◆ **WHAT YOU NEED TO DO**
Summarize the post on off-site backups in two sentences.

◆ **TEXT FOR ANALYSIS**
How I (might) roll: off-site backups

Knowing is half the battle

According to Backblaze, June is Backup Awareness Month, so my timing on this post is superb. Everyone who uses a computer knows (or should know) they’re supposed to be making regular backups of their precious data, yet hardly anyone actually does make regular backups. I don’t mean to brag, but I’m way past that. I’ve been kicking around a few ideas on backups for quite some time now, and I think I’ve finally got a decent solution worked out.

I’m posting my thoughts here in an attempt to get some feedback, and also for anyone else who’s in the same boat and might end up finding this later on. The technical implementation will focus mostly on Macs, since that’s what my wife and I use. You could extrapolate from this article and apply the same techniques to nearly any OS, though. I’ll have a Linux box (or two) in the mix as well, but it doesn’t really change anything.

Back that thang up (cash money, something, something)

The Macs in the house are already doing regular Time Machine backups to a QNAP NAS (which is pretty awesome in its own right, by the way). This handles the “oops, I deleted a file” scenario, and it works great over 802.11n and GbE. It’s automatic, so we don’t have to think about it. As long as the computers are powered on, Time Machine happily runs every hour in the background. The weakest link in this setup is the NAS.

Despite that the NAS is running in RAID 5, RAID is not backup—and it never will be. It can sustain a single drive failure and (hopefully) keep going long enough to add a new drive and rebuild the array. It can’t, however, sustain any number of fires, thefts, or zombie attacks and keep going. For that kind of protection, we specifically need off-site backups.

The underground bunker I don’t have

There are many options when it comes to off-site backups, and that’s probably why it’s taken me so long to come up with something that will work for us. Initially, Jungle Disk seemed like the best option, and I’ve used it since 2008. It’s backed by Amazon S3, which is highly redundant, and you only pay for what you use ($0.15/GB/month, plus bandwidth in and out). Jungle Disk is quite nice, and it’s also cross-platform (Windows/Mac/Linux). Unfortunately, it has some pretty strong cons stacked against it:

  • Initial upload takes forever over residential broadband connections
  • Limitless scalability, limitless cost (500 GB would cost $75/month)

◆ **LISTED ENTRIES**
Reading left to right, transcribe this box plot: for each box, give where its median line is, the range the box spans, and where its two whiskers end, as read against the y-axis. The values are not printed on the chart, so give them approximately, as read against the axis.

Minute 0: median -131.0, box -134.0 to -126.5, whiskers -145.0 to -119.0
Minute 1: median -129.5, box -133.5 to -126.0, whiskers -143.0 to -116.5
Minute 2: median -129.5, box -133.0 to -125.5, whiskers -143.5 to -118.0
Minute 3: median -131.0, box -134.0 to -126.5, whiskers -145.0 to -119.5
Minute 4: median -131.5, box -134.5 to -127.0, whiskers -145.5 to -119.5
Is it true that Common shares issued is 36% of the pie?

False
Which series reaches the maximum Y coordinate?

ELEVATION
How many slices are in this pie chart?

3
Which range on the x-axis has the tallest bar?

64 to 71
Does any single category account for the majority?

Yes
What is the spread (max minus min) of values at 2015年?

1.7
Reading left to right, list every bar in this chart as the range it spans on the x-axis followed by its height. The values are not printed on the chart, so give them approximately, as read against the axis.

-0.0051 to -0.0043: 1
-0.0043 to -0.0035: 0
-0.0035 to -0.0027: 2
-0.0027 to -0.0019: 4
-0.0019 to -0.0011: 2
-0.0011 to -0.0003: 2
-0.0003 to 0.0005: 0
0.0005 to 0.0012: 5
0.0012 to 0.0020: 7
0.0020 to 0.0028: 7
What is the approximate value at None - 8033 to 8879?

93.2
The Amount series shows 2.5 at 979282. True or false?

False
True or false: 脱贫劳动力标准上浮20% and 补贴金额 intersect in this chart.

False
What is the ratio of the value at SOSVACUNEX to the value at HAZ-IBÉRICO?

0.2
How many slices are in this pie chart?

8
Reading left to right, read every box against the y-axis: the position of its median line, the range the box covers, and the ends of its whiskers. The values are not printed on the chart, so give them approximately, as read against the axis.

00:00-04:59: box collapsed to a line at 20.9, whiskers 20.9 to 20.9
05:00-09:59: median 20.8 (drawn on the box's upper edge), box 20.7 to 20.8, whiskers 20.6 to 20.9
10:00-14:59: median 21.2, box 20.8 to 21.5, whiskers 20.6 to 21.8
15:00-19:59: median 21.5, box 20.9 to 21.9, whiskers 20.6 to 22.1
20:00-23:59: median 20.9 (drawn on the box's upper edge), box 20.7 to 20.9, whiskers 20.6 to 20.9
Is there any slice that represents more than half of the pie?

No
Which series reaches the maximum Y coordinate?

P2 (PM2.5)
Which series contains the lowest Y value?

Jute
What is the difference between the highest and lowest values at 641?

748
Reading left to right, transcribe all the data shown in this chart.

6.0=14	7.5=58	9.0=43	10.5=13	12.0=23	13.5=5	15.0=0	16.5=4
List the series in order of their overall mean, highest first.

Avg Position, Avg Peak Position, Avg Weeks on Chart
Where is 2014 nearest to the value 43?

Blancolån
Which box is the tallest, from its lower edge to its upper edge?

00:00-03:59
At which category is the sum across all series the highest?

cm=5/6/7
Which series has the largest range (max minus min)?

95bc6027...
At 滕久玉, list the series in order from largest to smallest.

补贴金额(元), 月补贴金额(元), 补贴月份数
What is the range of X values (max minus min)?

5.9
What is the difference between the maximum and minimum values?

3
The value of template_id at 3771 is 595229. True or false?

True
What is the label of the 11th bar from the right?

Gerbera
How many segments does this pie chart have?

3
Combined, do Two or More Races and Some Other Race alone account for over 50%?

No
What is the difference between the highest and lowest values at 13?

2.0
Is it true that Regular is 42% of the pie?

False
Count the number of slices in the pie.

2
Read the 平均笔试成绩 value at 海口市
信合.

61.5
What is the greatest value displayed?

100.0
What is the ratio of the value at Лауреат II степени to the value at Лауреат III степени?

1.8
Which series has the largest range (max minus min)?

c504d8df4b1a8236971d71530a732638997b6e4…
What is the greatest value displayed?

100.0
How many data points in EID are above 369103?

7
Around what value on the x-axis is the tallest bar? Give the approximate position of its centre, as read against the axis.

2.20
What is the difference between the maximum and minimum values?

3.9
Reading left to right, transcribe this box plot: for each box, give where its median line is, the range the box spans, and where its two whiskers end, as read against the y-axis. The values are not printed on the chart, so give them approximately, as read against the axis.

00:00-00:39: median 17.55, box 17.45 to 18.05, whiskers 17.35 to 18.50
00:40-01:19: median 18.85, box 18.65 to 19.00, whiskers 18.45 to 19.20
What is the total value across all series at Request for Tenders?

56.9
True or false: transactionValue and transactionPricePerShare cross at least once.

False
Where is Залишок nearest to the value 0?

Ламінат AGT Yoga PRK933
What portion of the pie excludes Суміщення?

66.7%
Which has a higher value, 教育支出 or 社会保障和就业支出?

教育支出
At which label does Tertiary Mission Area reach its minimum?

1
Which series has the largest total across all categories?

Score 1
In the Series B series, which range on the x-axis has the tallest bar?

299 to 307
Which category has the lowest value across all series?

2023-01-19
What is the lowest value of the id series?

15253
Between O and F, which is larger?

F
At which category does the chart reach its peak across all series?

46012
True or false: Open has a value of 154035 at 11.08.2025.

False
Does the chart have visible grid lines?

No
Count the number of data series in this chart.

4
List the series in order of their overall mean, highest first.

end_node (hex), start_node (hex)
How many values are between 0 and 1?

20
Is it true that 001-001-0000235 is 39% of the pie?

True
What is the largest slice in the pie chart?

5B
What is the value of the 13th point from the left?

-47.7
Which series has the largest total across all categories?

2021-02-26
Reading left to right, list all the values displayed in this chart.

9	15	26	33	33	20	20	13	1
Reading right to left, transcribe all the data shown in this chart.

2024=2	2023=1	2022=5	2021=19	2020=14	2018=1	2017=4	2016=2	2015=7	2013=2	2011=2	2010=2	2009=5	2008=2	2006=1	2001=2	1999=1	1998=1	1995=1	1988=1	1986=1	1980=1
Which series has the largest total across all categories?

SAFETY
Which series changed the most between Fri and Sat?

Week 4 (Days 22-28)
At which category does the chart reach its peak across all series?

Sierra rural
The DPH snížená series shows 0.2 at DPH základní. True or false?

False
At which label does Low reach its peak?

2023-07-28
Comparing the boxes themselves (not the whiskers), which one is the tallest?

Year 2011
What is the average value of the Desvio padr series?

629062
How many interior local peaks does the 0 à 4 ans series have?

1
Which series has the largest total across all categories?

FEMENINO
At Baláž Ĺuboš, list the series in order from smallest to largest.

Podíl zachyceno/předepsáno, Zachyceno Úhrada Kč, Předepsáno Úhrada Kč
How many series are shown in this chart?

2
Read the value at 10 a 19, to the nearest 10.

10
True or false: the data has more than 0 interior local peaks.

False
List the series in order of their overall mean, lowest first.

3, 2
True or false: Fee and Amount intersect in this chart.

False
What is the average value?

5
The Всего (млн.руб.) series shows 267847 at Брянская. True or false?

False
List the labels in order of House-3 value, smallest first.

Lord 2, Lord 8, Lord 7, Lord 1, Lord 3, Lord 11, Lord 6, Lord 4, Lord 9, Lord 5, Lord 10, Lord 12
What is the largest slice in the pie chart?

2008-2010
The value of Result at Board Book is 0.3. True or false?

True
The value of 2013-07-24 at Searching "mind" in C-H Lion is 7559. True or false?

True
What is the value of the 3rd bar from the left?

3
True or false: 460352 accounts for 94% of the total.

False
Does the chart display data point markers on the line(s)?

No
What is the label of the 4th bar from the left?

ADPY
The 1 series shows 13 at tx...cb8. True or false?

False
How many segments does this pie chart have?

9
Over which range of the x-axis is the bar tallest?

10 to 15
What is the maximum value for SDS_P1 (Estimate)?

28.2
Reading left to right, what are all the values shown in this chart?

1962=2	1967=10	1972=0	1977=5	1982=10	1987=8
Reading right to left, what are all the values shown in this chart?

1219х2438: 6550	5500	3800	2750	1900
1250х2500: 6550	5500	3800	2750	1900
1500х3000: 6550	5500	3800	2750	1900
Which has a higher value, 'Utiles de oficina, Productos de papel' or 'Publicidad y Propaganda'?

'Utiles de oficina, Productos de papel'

◆ **RESPONSE TO THIS TASK**
The Macs in the author's home already make hourly Time Machine backups to a QNAP NAS running RAID 5, but since RAID is not backup and cannot survive fire or theft, off-site backups are needed. Jungle Disk, used since 2008, is backed by Amazon S3, charges only for what is used, and runs on Windows, Mac, and Linux, yet its initial upload is very slow over residential broadband and its cost grows without limit, with 500 GB costing $75 a month.